* WHAT THE TASK ASKS *
Could you repeat all of the entries word for word, minus any pictures?

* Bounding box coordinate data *
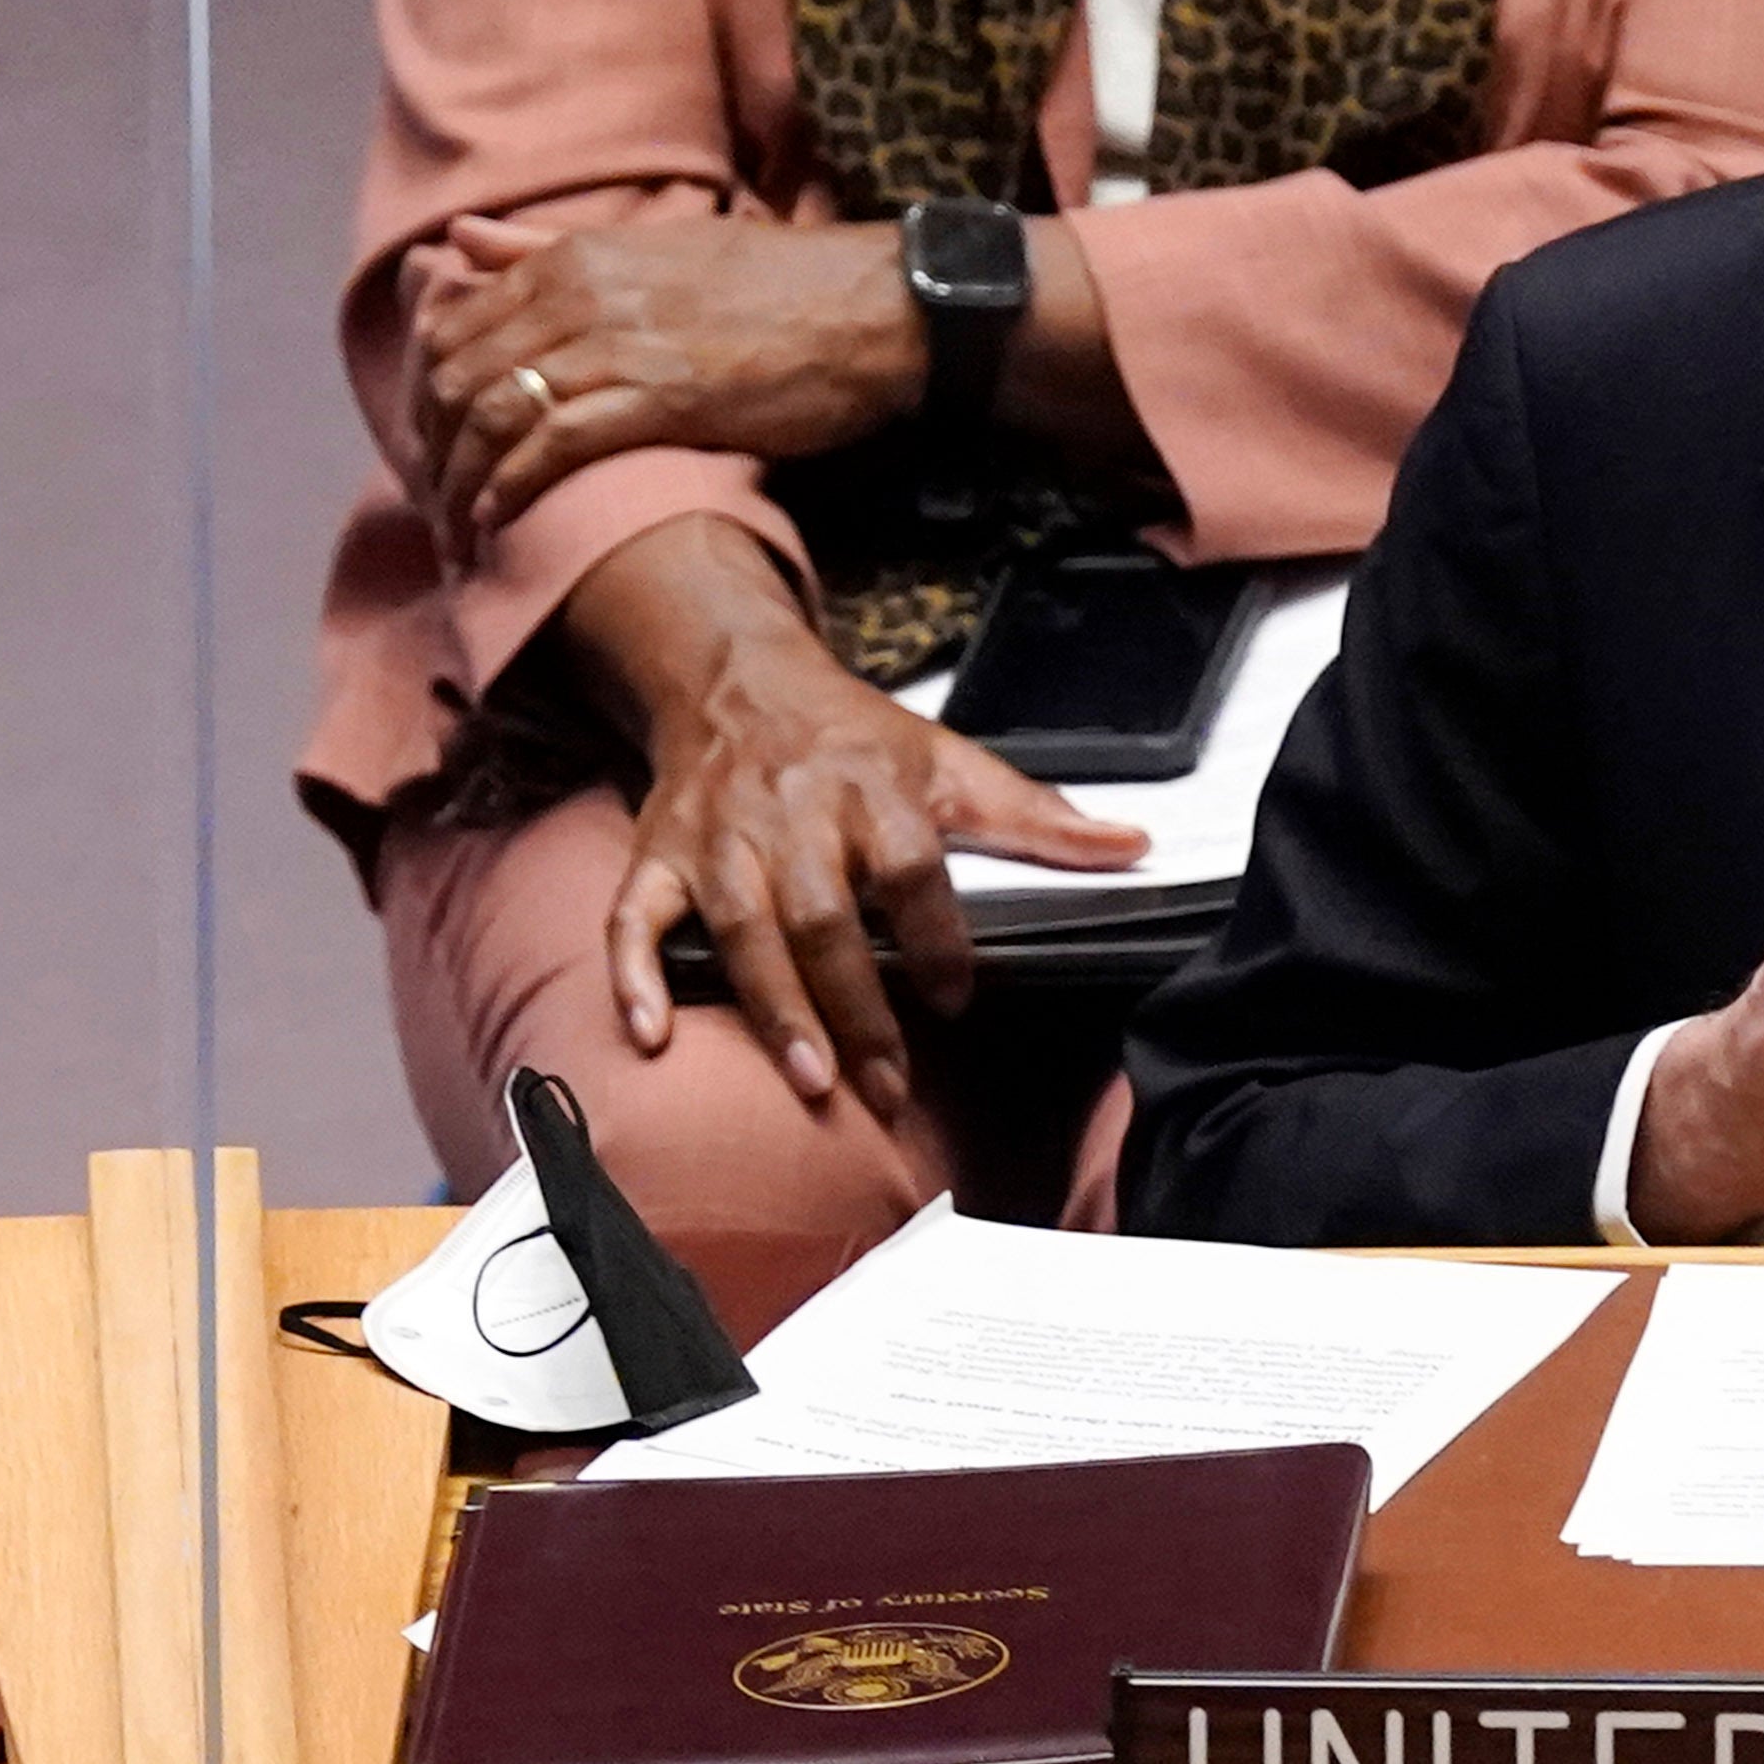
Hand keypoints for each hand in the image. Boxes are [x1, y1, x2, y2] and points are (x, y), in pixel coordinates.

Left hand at [414, 211, 920, 552]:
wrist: (868, 309)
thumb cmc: (771, 283)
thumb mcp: (651, 246)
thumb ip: (546, 246)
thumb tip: (461, 238)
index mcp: (574, 256)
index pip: (455, 324)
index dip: (430, 392)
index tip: (434, 439)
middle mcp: (578, 295)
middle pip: (460, 377)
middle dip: (434, 446)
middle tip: (437, 495)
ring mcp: (614, 346)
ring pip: (494, 416)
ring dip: (462, 479)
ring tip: (460, 522)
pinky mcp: (654, 400)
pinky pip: (550, 448)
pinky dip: (511, 488)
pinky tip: (497, 519)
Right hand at [569, 526, 1147, 1124]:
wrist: (736, 678)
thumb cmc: (851, 737)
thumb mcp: (947, 760)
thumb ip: (1035, 816)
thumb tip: (1132, 849)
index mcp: (872, 787)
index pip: (910, 865)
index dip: (936, 934)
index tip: (958, 996)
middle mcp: (791, 813)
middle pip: (824, 916)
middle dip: (856, 1005)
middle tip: (887, 1085)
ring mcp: (718, 838)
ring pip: (741, 928)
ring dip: (773, 1009)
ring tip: (811, 1082)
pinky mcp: (659, 853)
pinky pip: (634, 916)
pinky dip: (632, 975)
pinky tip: (647, 1033)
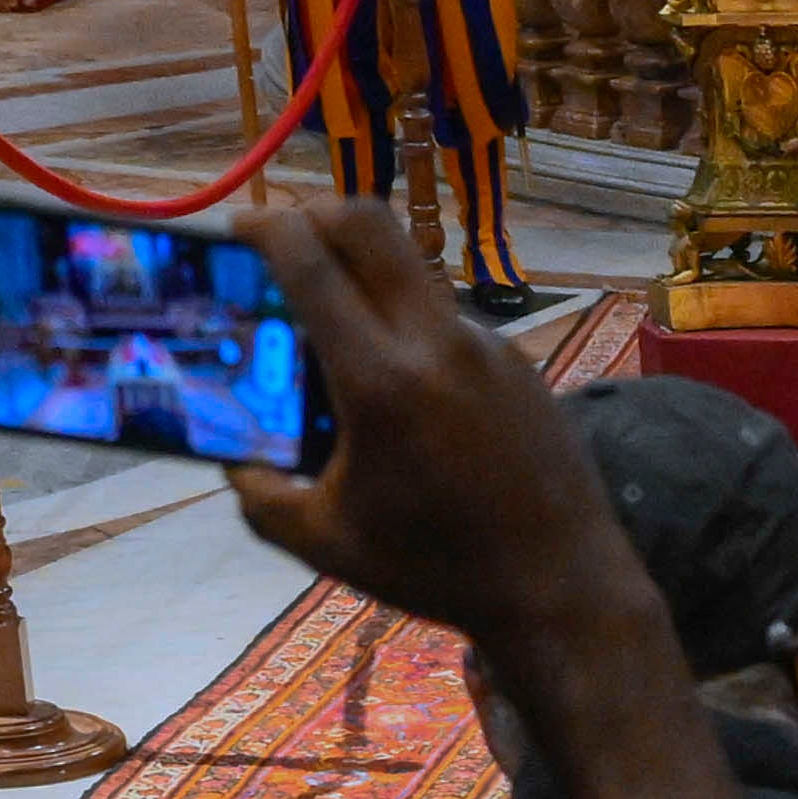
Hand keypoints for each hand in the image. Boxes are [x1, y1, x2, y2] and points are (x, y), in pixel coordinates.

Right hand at [230, 192, 636, 643]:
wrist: (563, 587)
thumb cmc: (439, 571)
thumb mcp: (328, 544)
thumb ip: (262, 498)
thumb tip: (235, 461)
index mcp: (380, 382)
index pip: (312, 262)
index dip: (265, 226)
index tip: (239, 223)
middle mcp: (436, 344)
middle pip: (370, 224)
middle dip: (316, 211)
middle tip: (286, 236)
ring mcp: (487, 346)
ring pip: (413, 271)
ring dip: (366, 272)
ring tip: (338, 322)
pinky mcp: (520, 362)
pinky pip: (449, 319)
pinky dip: (410, 324)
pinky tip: (402, 383)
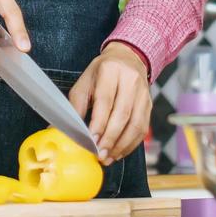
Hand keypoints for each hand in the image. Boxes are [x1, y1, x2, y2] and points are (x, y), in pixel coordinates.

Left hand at [68, 42, 150, 164]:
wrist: (127, 59)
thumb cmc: (101, 73)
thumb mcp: (84, 82)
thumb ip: (76, 105)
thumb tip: (65, 130)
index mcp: (110, 71)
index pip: (105, 101)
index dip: (99, 124)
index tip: (91, 141)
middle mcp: (130, 80)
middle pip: (122, 114)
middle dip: (110, 139)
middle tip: (100, 154)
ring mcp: (143, 93)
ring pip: (136, 124)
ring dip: (122, 145)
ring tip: (109, 157)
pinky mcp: (149, 105)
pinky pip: (143, 129)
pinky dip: (131, 144)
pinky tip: (119, 152)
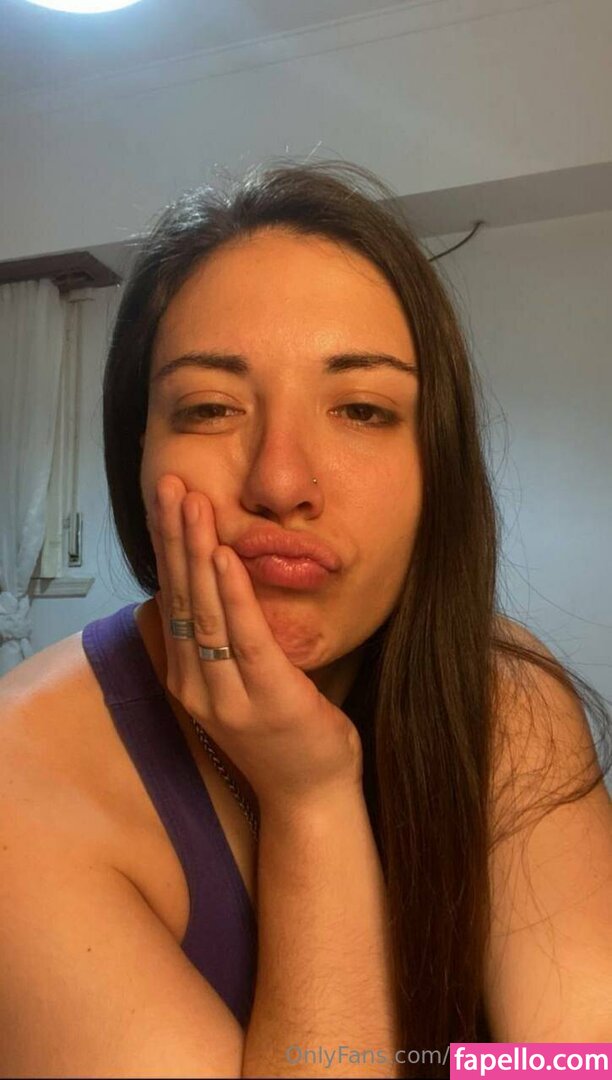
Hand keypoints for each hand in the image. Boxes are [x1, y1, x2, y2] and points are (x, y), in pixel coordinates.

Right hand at [148, 474, 362, 813]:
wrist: (309, 797)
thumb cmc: (280, 734)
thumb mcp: (241, 682)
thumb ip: (226, 639)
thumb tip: (220, 584)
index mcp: (189, 676)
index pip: (172, 598)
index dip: (167, 546)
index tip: (165, 500)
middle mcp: (196, 684)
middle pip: (180, 596)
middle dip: (174, 536)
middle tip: (168, 485)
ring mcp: (227, 695)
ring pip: (204, 610)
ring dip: (196, 552)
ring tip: (191, 504)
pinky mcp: (267, 697)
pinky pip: (245, 636)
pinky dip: (233, 593)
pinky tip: (223, 556)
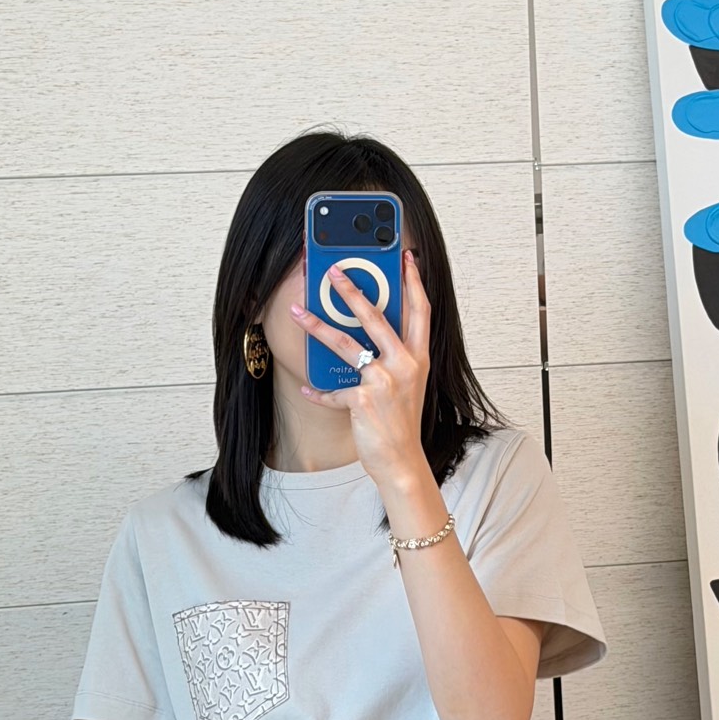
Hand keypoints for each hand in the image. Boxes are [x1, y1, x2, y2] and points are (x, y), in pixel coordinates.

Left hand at [292, 249, 430, 489]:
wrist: (402, 461)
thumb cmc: (402, 423)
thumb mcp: (408, 385)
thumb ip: (395, 358)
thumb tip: (368, 334)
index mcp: (419, 358)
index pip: (420, 311)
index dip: (413, 282)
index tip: (406, 259)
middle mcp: (405, 364)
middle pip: (376, 316)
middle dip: (352, 290)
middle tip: (335, 271)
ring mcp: (384, 381)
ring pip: (344, 344)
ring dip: (317, 325)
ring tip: (298, 311)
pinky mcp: (364, 399)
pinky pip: (333, 390)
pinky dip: (319, 391)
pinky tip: (309, 389)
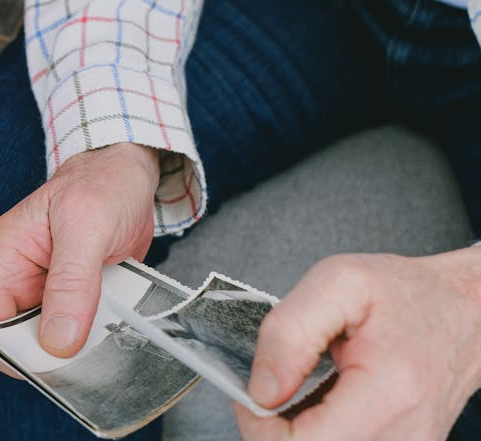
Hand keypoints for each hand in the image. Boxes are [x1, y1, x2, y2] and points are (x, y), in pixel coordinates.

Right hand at [0, 143, 160, 369]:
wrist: (129, 173)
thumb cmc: (101, 184)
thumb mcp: (87, 226)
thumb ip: (71, 283)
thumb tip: (58, 340)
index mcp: (2, 258)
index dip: (2, 349)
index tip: (45, 357)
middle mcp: (15, 279)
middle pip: (8, 341)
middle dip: (43, 353)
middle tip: (83, 350)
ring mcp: (42, 292)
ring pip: (42, 344)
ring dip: (72, 350)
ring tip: (103, 334)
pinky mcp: (70, 300)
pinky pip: (71, 335)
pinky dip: (91, 340)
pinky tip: (113, 328)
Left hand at [233, 249, 480, 440]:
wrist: (464, 312)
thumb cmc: (407, 295)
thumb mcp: (338, 283)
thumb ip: (289, 333)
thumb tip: (261, 390)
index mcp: (387, 394)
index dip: (258, 423)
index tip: (250, 392)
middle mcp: (404, 436)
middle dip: (272, 429)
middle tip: (271, 388)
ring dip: (294, 434)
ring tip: (297, 392)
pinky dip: (317, 434)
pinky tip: (317, 406)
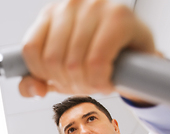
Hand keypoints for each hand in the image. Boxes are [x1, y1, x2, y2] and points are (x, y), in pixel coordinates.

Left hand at [19, 0, 156, 97]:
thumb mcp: (59, 73)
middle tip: (83, 84)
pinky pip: (96, 62)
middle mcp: (71, 4)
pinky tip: (107, 81)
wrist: (139, 57)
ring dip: (85, 84)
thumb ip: (36, 81)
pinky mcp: (119, 17)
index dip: (41, 74)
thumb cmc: (97, 60)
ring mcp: (95, 6)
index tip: (57, 79)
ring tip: (96, 83)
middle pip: (52, 59)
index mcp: (51, 14)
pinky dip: (99, 80)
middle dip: (67, 82)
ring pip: (73, 63)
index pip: (31, 48)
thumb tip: (34, 89)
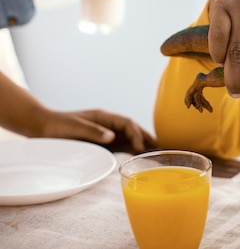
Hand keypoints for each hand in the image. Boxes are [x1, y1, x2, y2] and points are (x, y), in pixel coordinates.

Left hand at [39, 108, 156, 152]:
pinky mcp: (102, 143)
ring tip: (156, 156)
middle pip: (133, 130)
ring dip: (143, 146)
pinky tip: (140, 158)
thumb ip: (93, 131)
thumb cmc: (56, 125)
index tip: (141, 148)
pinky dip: (132, 151)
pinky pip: (122, 146)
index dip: (137, 135)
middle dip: (147, 139)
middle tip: (161, 150)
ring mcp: (107, 134)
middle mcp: (108, 125)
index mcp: (104, 117)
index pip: (127, 124)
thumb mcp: (74, 127)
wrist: (40, 127)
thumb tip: (111, 137)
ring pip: (130, 139)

* EXERCISE ANSWER *
Hand keypoints for each hand in the image. Boxes are [x1, y1, x2, y2] and points are (x, y), in pixel coordinates.

Left hand at [414, 211, 920, 552]:
wrist: (868, 309)
thumb cmc: (771, 283)
thumb mcp: (651, 246)
thumb ip: (546, 246)
thumb tip: (461, 238)
index mcp: (574, 256)
index pip: (455, 324)
index dip: (430, 392)
index tip: (434, 439)
middle mcp: (578, 295)
middle pip: (460, 377)
middle dip: (434, 446)
middle tip: (437, 495)
ring mcp: (614, 346)
ring pip: (494, 416)
ring dip: (462, 479)
ring tip: (460, 522)
pinky mcp: (654, 400)
pinky pip: (550, 448)
pinky dip: (511, 488)
pinky tip: (497, 519)
Right hand at [569, 526, 1147, 1124]:
wrist: (736, 678)
thumb cmc: (851, 737)
thumb mcp: (947, 760)
thumb ip: (1035, 816)
thumb tip: (1132, 849)
index mcp: (872, 787)
index pip: (910, 865)
index dip: (936, 934)
index tip: (958, 996)
middle mcp: (791, 813)
middle pip: (824, 916)
middle dip: (856, 1005)
middle tip: (887, 1085)
ring mcp: (718, 838)
ring pip: (741, 928)
ring dip: (773, 1009)
ring tip: (811, 1082)
pinky mcp: (659, 853)
pinky pip: (634, 916)
pinky dip: (632, 975)
pinky tip: (647, 1033)
Hand keypoints for each hand in the image. Boxes are [x1, y1, x2, y2] and points are (x, y), in pixel coordinates.

Right hand at [230, 192, 636, 643]:
wrist: (563, 587)
thumb cmc: (439, 571)
thumb mcp: (328, 544)
thumb ip: (262, 498)
thumb tip: (235, 461)
index mcp: (380, 382)
index pip: (312, 262)
index dip: (265, 226)
index tip: (239, 223)
middle mcp: (436, 344)
middle pip: (370, 224)
middle dip: (316, 211)
middle tip: (286, 236)
ring mcp: (487, 346)
ring pip: (413, 271)
ring dip: (366, 272)
ring tip: (338, 322)
pinky mcp: (520, 362)
pinky pip: (449, 319)
pinky dip: (410, 324)
pinky tip: (402, 383)
Hand keypoints for each hand in the image. Boxes are [x1, y1, x2, y2] and points are (x, y), in pixel coordinates.

Left hand at [68, 42, 150, 164]:
wrist: (127, 59)
thumb cmc: (101, 73)
thumb mcp: (84, 82)
thumb ip: (76, 105)
thumb tip: (65, 130)
index mcp: (110, 71)
index pip: (105, 101)
index dip: (99, 124)
index tip: (91, 141)
middle mcp: (130, 80)
middle pip: (122, 114)
middle dip: (110, 139)
middle tip: (100, 154)
ring mcp: (143, 93)
ring pip: (136, 124)
ring dip: (122, 145)
ring tip: (109, 157)
pinky mcp: (149, 105)
pinky pip: (143, 129)
pinky dip: (131, 144)
pinky tip: (119, 152)
Hand keypoints for each hand in the image. Boxes are [x1, y1, x2, y2] and points are (x, y), in pixel coordinates.

Right hand at [148, 474, 362, 813]:
wrist: (309, 797)
thumb cmc: (280, 734)
thumb mcp: (241, 682)
thumb ip: (226, 639)
thumb tip: (220, 584)
index mcp: (189, 676)
index pip: (172, 598)
index dip: (167, 546)
index tip: (165, 500)
middle mcp: (196, 684)
middle pip: (180, 596)
middle dip: (174, 536)
middle tip: (168, 485)
ring mcp: (227, 695)
ring pip: (204, 610)
ring dip: (196, 552)
ring tip: (191, 504)
pinky mcp: (267, 697)
pinky pip: (245, 636)
pinky dip: (233, 593)
pinky tip: (223, 556)
Hand keypoints for each hand in the image. Boxes are [x1, y1, x2, y2] and points are (x, y), in pixel coordinates.

Left hand at [292, 249, 430, 489]:
wrist: (402, 461)
thumb cmc: (402, 423)
thumb mcp: (408, 385)
thumb ip: (395, 358)
thumb tip: (368, 334)
index mcp: (419, 358)
index pip: (420, 311)
index dip: (413, 282)
index tip: (406, 259)
middle mcp: (405, 364)
middle pip: (376, 316)
middle dip: (352, 290)
middle tip: (335, 271)
ring mcp: (384, 381)
ring pip: (344, 344)
ring dip: (317, 325)
ring tip: (298, 311)
pinky mcp: (364, 399)
pinky pip: (333, 390)
pinky dip: (319, 391)
pinky tip: (309, 389)
Hand keypoints for each hand in the image. Boxes are [x1, y1, x2, y2] and points are (x, y), in pixel coordinates.

Right hand at [0, 143, 160, 369]:
wrist: (129, 173)
thumb cmc: (101, 184)
thumb mcp: (87, 226)
thumb ip: (71, 283)
thumb tip: (58, 340)
index mcp: (2, 258)
index dip: (2, 349)
index tip: (45, 357)
middle mcp: (15, 279)
middle pip: (8, 341)
middle dip: (43, 353)
middle tip: (83, 350)
ring mcp: (42, 292)
ring pip: (42, 344)
ring dip: (72, 350)
ring tip: (103, 334)
pinky mcp: (70, 300)
pinky pip: (71, 335)
pinky dip: (91, 340)
pinky tip: (113, 328)
Left hand at [233, 249, 480, 440]:
wrist: (464, 312)
thumb cmc: (407, 295)
thumb mcp: (338, 283)
thumb ip: (289, 333)
thumb tip: (261, 390)
index mcp: (387, 394)
index dip: (258, 423)
index tip: (250, 392)
middle mcp: (404, 436)
middle dip: (272, 429)
middle tip: (271, 388)
ring dip: (294, 434)
ring tip: (297, 392)
pinky dip: (317, 434)
pinky tip: (317, 406)
Hand keypoints for each hand in the image. Boxes are [x1, y1, x2, y2] and points are (x, y), in pixel coordinates.

Left hand at [19, 0, 156, 97]:
thumb mcp: (59, 73)
middle tip: (83, 84)
pinky pip: (96, 62)
middle mcp: (71, 4)
pinky tip: (107, 81)
wrist: (139, 57)
ring dip: (85, 84)
thumb ip: (36, 81)
pinky mcp: (119, 17)
index dip: (41, 74)
thumb cmc: (97, 60)
ring mcp: (95, 6)
index tip: (57, 79)
ring tip: (96, 83)
middle pip: (52, 59)
index mcp: (51, 14)
pinky dip: (99, 80)
middle dip: (67, 82)
ring pip: (73, 63)
index pip: (31, 48)
thumb tip: (34, 89)
Hand keypoints for each hand in the image. Boxes are [x1, y1, x2, y2] and points are (x, y), in pixel coordinates.

Left hand at [39, 108, 156, 152]:
pinky mcp: (102, 143)
ring tip: (156, 156)
middle pip: (133, 130)
ring dip: (143, 146)
pinky tip: (140, 158)
thumb ip: (93, 131)
thumb cmc: (56, 125)
index tip: (141, 148)
pinky dip: (132, 151)
pinky pip: (122, 146)
index dip: (137, 135)
middle dip: (147, 139)
middle tip: (161, 150)
ring mcp: (107, 134)
middle mcp: (108, 125)
index mcp: (104, 117)
index pip: (127, 124)
thumb mcp: (74, 127)
wrist: (40, 127)
thumb tip: (111, 137)
ring pip: (130, 139)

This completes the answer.